One day shy of the fifth anniversary of September 11, 2001, thousands gathered at ground zero while President Bush attended a commemorative ceremony. Paying tribute to the perished may have been part of the plan, but for many, there was another item on the agenda: protesting against the administration.
A reporter joined the protesters, holding with a makeshift sign that read, "THANK YOU, Mr. President."
The photographer who accompanied was somewhat concerned about safety, but the reporter responded: "As long as I don't get hit, I'll be fine."

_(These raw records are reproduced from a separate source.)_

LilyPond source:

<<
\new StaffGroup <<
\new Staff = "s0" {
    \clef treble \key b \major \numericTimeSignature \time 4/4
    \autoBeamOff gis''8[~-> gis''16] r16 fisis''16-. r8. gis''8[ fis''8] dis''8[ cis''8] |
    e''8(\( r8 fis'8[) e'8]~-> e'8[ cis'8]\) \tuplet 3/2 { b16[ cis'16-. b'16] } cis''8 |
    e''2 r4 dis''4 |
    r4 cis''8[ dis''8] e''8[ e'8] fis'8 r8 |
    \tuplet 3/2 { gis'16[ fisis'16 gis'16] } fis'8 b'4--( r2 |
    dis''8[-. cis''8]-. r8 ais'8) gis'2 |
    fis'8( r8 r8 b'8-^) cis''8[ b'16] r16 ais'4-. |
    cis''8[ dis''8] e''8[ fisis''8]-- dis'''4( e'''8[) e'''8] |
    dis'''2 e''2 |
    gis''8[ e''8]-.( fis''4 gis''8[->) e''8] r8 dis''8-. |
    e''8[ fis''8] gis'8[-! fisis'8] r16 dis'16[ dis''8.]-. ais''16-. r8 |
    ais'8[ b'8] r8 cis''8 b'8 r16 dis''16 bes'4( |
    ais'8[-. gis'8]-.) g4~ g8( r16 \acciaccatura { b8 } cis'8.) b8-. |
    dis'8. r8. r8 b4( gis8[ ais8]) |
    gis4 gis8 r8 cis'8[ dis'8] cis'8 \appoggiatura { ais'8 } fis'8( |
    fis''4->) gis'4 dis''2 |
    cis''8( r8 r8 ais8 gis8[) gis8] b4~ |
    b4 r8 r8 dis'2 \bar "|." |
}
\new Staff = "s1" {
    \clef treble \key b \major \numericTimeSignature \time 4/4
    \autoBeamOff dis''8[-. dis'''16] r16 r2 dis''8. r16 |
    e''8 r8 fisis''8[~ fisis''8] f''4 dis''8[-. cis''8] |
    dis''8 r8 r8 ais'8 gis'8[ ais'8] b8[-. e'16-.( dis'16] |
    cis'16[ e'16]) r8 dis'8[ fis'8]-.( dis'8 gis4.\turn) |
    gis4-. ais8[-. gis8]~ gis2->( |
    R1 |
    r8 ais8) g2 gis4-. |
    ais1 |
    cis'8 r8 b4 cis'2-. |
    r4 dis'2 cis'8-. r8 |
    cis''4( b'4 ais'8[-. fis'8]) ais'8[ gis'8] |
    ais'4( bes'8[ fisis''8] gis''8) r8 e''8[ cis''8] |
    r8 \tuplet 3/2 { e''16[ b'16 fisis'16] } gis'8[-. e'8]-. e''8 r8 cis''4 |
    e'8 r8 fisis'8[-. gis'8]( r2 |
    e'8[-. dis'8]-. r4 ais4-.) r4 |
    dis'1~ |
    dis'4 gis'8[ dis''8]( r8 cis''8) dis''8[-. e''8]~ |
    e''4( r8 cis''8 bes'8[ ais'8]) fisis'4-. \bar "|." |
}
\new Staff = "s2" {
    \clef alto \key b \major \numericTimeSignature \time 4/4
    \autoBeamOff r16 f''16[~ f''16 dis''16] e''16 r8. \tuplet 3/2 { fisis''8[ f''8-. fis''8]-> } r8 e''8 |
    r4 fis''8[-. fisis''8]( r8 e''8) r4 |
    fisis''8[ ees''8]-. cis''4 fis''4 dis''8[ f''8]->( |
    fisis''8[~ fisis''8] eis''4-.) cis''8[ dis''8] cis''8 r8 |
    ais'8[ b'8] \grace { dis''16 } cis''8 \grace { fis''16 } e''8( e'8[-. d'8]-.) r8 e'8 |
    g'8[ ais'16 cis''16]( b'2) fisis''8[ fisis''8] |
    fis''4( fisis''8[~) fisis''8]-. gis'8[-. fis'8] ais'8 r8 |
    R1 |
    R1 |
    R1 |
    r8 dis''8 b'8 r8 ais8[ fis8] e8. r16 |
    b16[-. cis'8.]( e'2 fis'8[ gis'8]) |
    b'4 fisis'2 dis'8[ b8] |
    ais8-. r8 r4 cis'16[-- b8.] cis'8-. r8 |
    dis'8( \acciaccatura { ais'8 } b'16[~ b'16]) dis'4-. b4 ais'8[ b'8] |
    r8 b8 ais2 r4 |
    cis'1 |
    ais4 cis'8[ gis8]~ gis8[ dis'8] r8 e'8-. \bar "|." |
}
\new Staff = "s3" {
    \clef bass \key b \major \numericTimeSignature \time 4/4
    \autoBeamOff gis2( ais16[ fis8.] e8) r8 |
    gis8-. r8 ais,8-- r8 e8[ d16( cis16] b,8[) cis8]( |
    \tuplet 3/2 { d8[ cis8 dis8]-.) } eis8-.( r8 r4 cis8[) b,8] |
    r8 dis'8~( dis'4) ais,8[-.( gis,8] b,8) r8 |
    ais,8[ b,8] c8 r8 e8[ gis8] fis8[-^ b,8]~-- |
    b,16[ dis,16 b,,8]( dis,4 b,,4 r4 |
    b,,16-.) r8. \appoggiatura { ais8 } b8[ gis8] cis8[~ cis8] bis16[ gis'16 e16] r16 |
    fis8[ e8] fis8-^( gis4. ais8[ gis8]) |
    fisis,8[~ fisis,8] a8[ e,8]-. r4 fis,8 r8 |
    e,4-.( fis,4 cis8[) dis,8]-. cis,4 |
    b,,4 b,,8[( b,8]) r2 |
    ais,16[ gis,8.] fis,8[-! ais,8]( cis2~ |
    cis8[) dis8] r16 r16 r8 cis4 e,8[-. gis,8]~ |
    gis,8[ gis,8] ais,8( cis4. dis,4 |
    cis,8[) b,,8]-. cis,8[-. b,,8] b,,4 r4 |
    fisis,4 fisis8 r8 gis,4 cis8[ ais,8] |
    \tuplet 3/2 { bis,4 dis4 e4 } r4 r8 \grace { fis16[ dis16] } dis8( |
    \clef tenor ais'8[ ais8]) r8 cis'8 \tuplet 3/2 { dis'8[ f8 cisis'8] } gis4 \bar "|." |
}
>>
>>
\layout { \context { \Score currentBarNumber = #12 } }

Many New Yorkers are quite immune to strange behavior, and apparently it requires more than a sheet of legal-size paper bearing an unpopular opinion to elicit such a reaction. Most people simply stared as the reporter walked past — some with curiosity, some with stifled giggles. Others glared, as if the sign said, "Thank you, Hitler and Hussein! You've made the world a better place!" A minority averted their eyes as soon as they saw the reporter, a popular practice among those who don't want to be bothered by a person of questionable sanity. If the police blinked, it was only out of necessity.
Those who did respond clearly had something to say. Eye-rolls abounded, and under-the-breath remarks ran the gamut from profanities to "Oh, please" to a sincere "Good girl!" A teacher from Brooklyn broke into hysterical laughter. She showed the reporter a magnet that depicted Mr. Bush and Vice President Cheney in an unquestionably compromising position.
"He plays the gay card and the abortion card, and I don't think that's as important as health care and education. Our children do not know how to write," the teacher, who would identify herself only as Ms. Long, said.
A bespectacled, stroller-pushing man remarked, "He's killed thousands of people! You're thanking him for that?"
One man whipped out his cell phone and requested a photograph, more out of mockery than support.
No one was quite as outspoken as a silver-haired protester who told the growing crowd that what Mr. Bush had come to commemorate was what he had orchestrated himself. "America is part of the axis of evil — not the people, but the government," he said. "He'll be remembered as the worst president in history."
Later, in an attempt to pinpoint the commander in chief's driving route, the reporter spoke to dozens of policemen, but their responses were as varied as those of the passersby. One claimed absolute ignorance. "It's a Secret Service matter," he said. Another gave assurances that Mr. Bush would drive past Centre Street. Later, an officer said the president had already departed. Five minutes after that, the reporter was told that Mr. Bush was still at the site. That seemed like better information, seeing as he is scheduled to be in New York today.